Many sports have a way of providing a “handicap” to athletes of differing abilities. This allows an average athlete to compete against a more well-trained athlete and still have a chance of defeating them. The “handicap” is used to better the score of the weaker athlete. In Bowling for instance, a handicap is used to increase the number of pins knocked over. For instance, in golf, a handicap is used to decrease the number of strokes.
In Track & Field, scoring is based on the performance of an athlete (how fast they run, how high they jump, etc.). An athlete’s performance typically improves during youth and declines as they age. Age Grading is a type of “handicap” used in Track & Field that is based on the athlete’s age.

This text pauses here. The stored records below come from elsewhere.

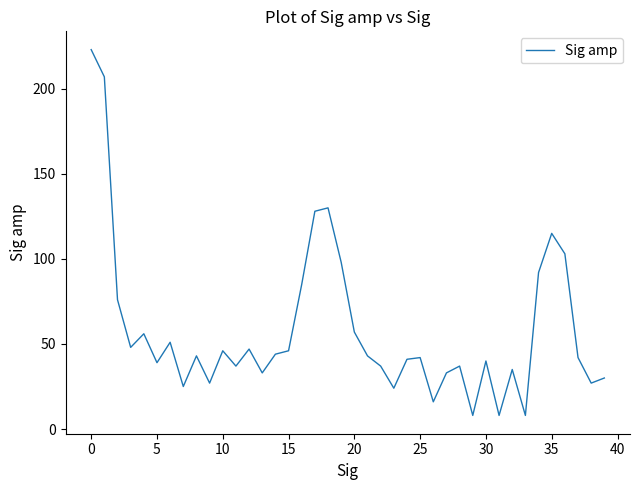

What is the difference between the maximum and minimum values?

215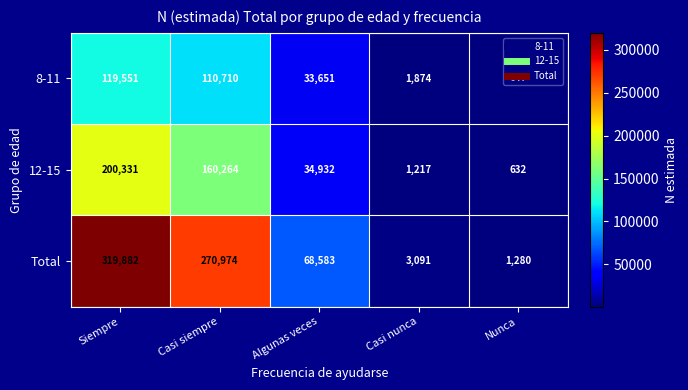

Between Siempre and Casi siempre, which series saw the biggest shift?

Total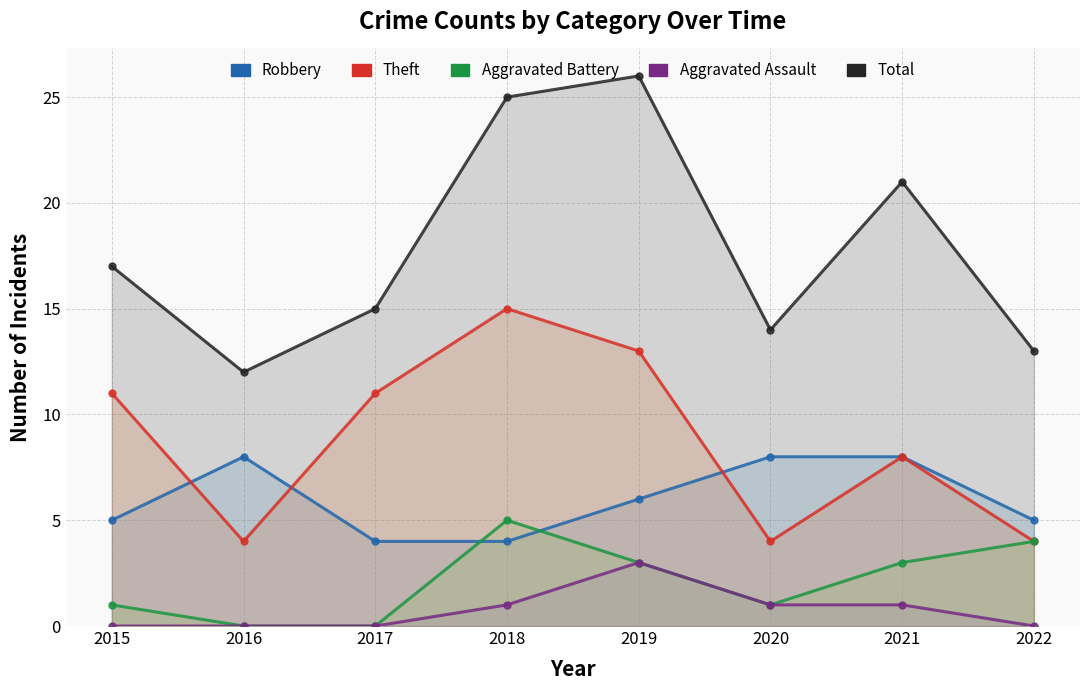

True or false: Theft and Total intersect in this chart.

False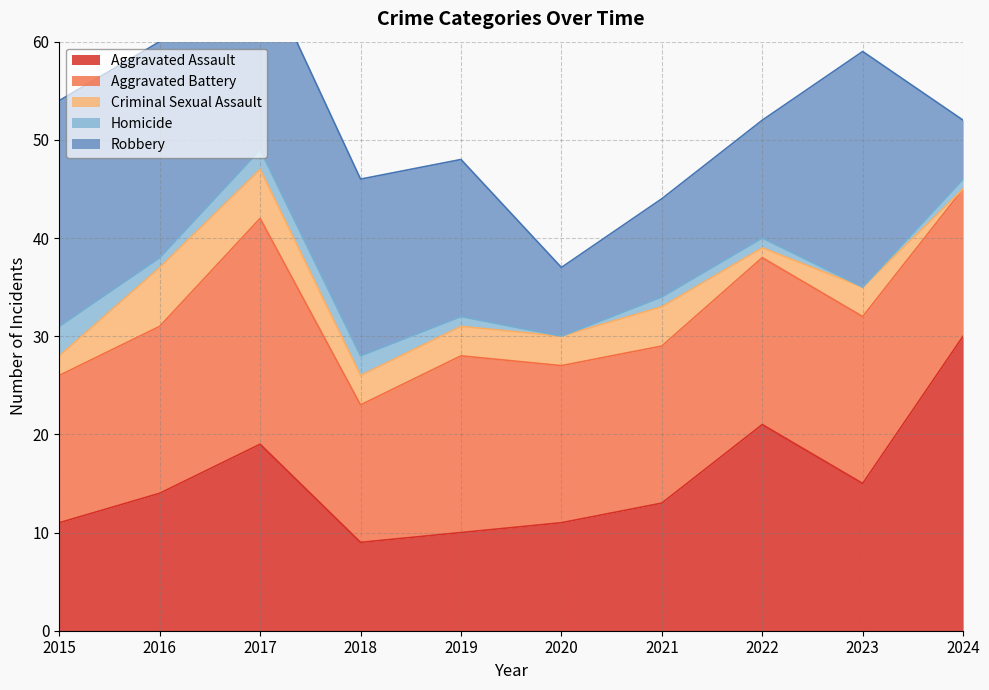

Which has a higher value, 2024 or 2015?

2024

There are two forms of Age Grading that are used. The first corrects an athlete’s performance (time, height or distance) to what it would have been in their prime years, regardless of the athlete’s current age. This effectively levels the playing field for all athletes. The other form of Age Grading provides the athlete with a percentage value of the world record for their sex. The percentage can be used over a number of years to compare an athlete’s performance. The percentage can also be used for comparing men and women equally.

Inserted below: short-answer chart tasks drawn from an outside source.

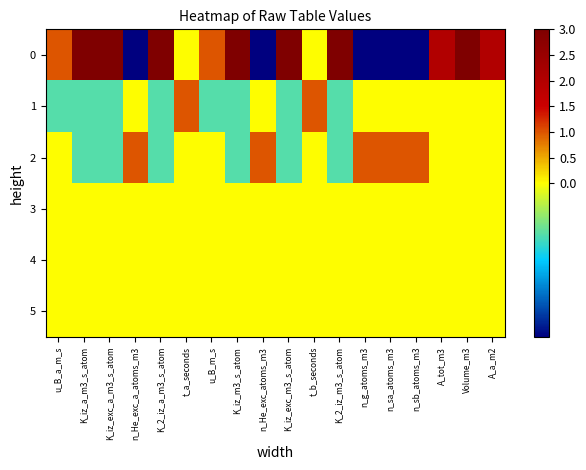

What is the total value across all series at n_He_exc_a_atoms_m3?

-2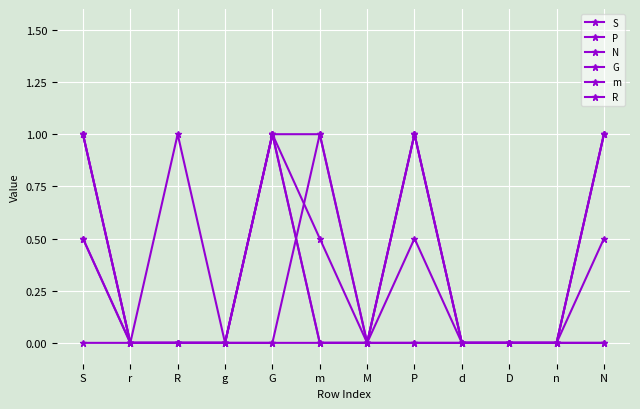

How many lines are shown in the chart?

6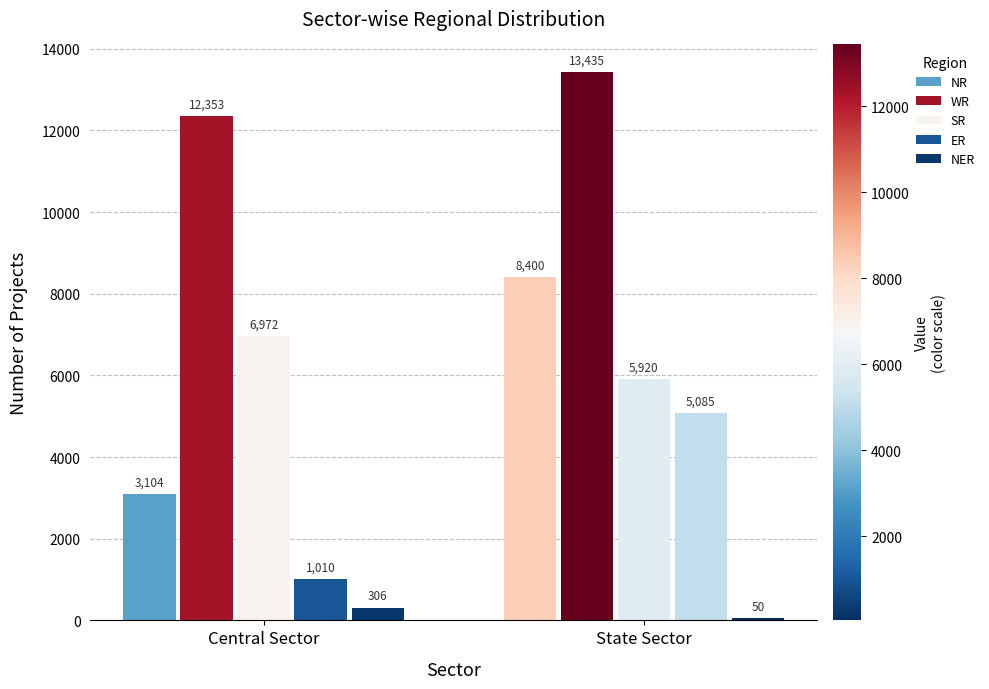

What position from the right is Central Sector?

2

Typical percentages are as follows:
100% = Approximate World-Record Level
90+% = World Class
80+% = National Class
70+% = Regional Class
60+% = Local Class
ONLINE AGE-GRADED RESULTS AND CALCULATOR
In the MastersRankings.com website, you can view results as age-graded lists
Based on the latest WMA Age-Graded Tables, this ONLINE CALCULATOR by Howard Grubb, allows you to plug in your marks and determine your age graded scores.

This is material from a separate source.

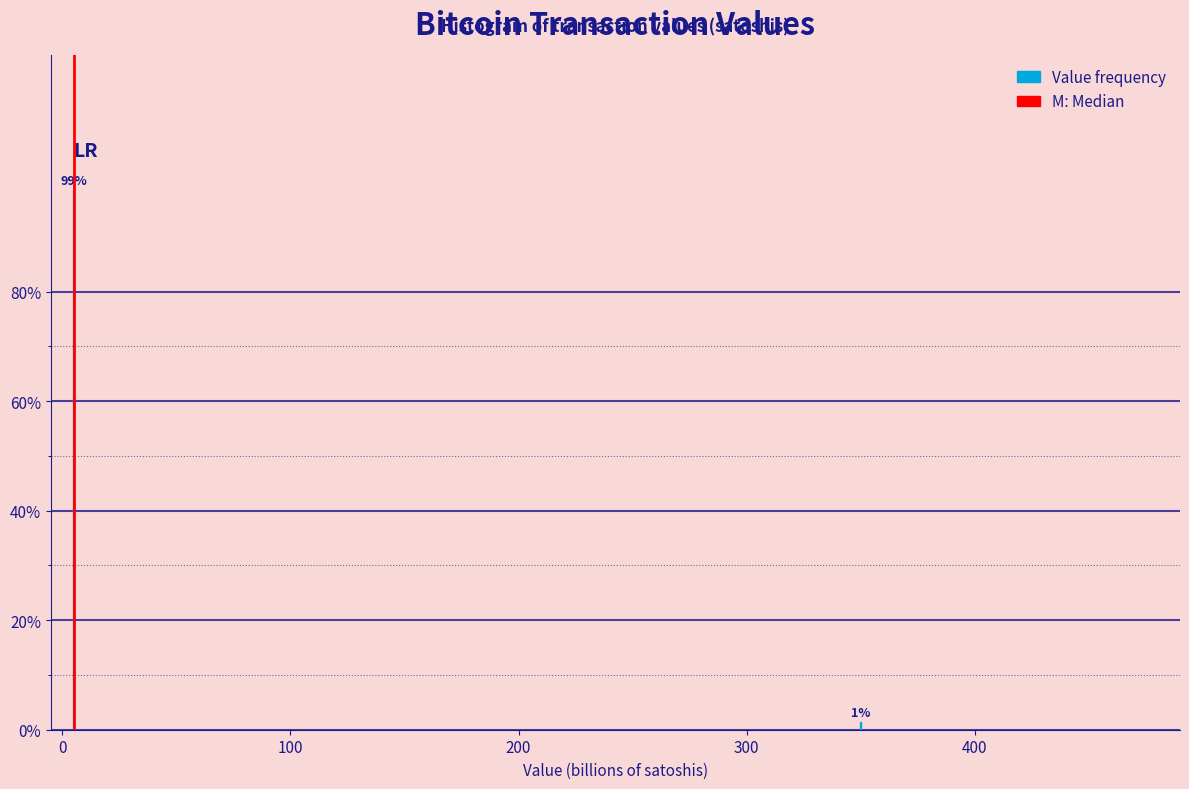

What is the sum of all values?

100.0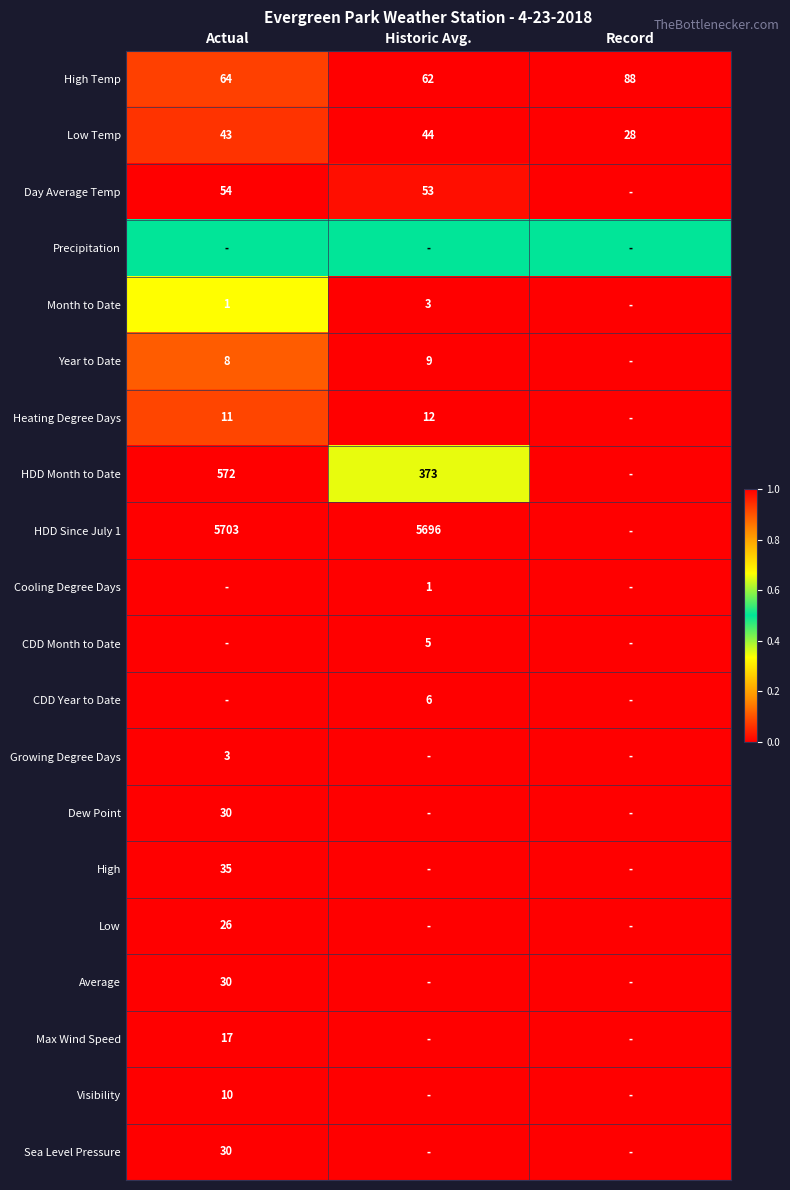

What is the minimum value for Low Temp?

28.0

WHO MAINTAINS AGE-GRADED TABLES
The tables were researched and compiled by the WMA (formerly WAVA), the world governing body for Masters Track & Field, Long Distance Running and Racewalking. Age Grade tables exist for ages 8 through 100 for all major events.
The first official Age-Graded Tables were compiled by WAVA and published by National Masters News in 1989. Revisions (taking into account improved performances at all ages) were released in 1991, 1994, 2006, 2010 and 2015. The tables can be applied to five-year age groups or individual ages from 8 to 100. The only official use of the Age-Graded Tables by WMA is in scoring multi-event competitions. But the Age-Graded Tables have been incorporated into track meet management software by Hy-Tek and others and used to determine age-graded winners in many other competitions, especially road runs.